> **Written request**:
Print the whole listing below word for word, omitting the pictures.
---------- Rows ----------
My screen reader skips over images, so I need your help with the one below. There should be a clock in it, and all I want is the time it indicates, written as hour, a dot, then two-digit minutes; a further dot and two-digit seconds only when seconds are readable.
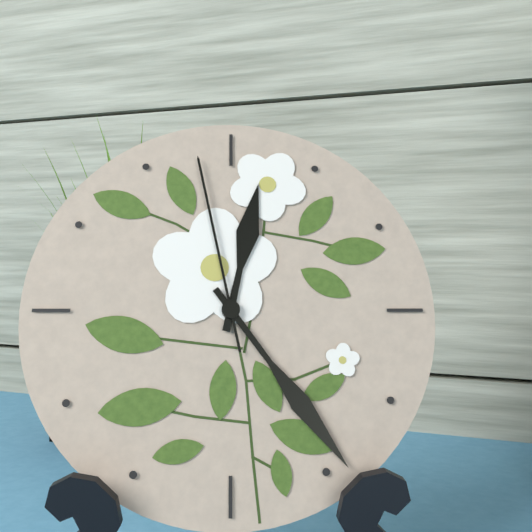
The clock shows 12.24.58
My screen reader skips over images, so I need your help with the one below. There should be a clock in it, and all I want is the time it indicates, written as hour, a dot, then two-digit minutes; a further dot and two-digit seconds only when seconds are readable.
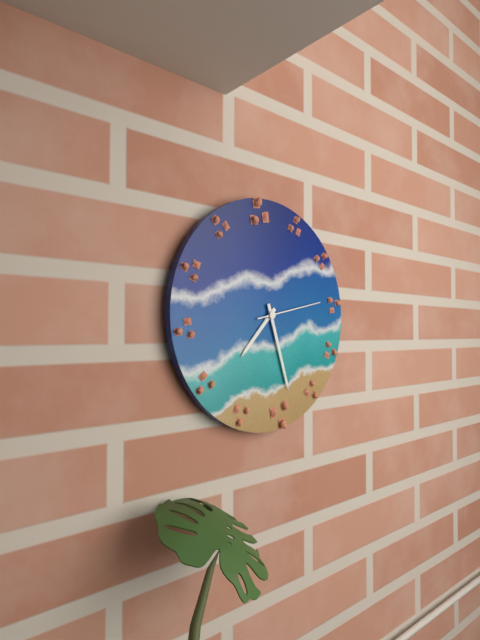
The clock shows 7.27.13
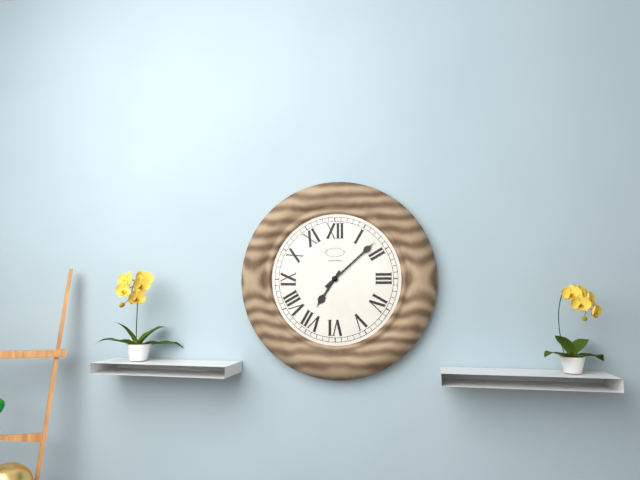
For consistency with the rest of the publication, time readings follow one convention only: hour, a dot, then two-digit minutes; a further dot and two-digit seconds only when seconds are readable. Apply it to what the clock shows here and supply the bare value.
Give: 7.08
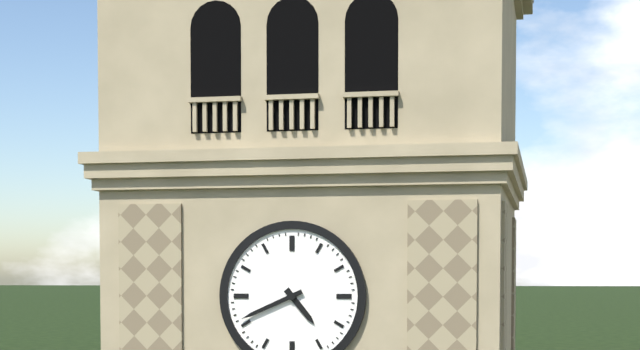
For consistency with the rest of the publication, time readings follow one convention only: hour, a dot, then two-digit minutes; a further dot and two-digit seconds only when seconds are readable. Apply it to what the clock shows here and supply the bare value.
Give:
----------
> **Output of the task**:
My screen reader skips over images, so I need your help with the one below. There should be a clock in it, and all I want is the time it indicates, written as hour, a dot, then two-digit minutes; a further dot and two-digit seconds only when seconds are readable.
The clock shows 12.24.58
My screen reader skips over images, so I need your help with the one below. There should be a clock in it, and all I want is the time it indicates, written as hour, a dot, then two-digit minutes; a further dot and two-digit seconds only when seconds are readable.
The clock shows 7.27.13
For consistency with the rest of the publication, time readings follow one convention only: hour, a dot, then two-digit minutes; a further dot and two-digit seconds only when seconds are readable. Apply it to what the clock shows here and supply the bare value.
Give: 7.08
For consistency with the rest of the publication, time readings follow one convention only: hour, a dot, then two-digit minutes; a further dot and two-digit seconds only when seconds are readable. Apply it to what the clock shows here and supply the bare value.
Give:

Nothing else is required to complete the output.